■ What you are asked to do ■
The records follow. Retype them without a single change.

(Records excerpted from a collection)
***

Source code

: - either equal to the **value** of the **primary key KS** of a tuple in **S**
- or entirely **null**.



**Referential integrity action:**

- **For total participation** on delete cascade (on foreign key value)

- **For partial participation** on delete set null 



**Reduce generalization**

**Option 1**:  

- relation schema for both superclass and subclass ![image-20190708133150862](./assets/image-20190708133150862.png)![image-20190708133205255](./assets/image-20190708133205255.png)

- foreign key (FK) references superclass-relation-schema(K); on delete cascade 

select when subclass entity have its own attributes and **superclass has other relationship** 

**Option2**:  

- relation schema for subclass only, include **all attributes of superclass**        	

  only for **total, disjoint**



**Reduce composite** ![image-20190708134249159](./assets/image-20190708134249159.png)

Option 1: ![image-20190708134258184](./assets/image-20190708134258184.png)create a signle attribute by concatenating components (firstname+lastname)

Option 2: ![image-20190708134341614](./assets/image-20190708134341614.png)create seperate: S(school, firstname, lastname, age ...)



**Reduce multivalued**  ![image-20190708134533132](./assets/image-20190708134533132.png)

***

■ Written solution ■
Source code

: - either equal to the **value** of the **primary key KS** of a tuple in **S**
- or entirely **null**.



**Referential integrity action:**

- **For total participation** on delete cascade (on foreign key value)

- **For partial participation** on delete set null 



**Reduce generalization**

**Option 1**:  

- relation schema for both superclass and subclass ![image-20190708133150862](./assets/image-20190708133150862.png)![image-20190708133205255](./assets/image-20190708133205255.png)

- foreign key (FK) references superclass-relation-schema(K); on delete cascade 

select when subclass entity have its own attributes and **superclass has other relationship** 

**Option2**:  

- relation schema for subclass only, include **all attributes of superclass**        	

  only for **total, disjoint**



**Reduce composite** ![image-20190708134249159](./assets/image-20190708134249159.png)

Option 1: ![image-20190708134258184](./assets/image-20190708134258184.png)create a signle attribute by concatenating components (firstname+lastname)

Option 2: ![image-20190708134341614](./assets/image-20190708134341614.png)create seperate: S(school, firstname, lastname, age ...)



**Reduce multivalued**  ![image-20190708134533132](./assets/image-20190708134533132.png)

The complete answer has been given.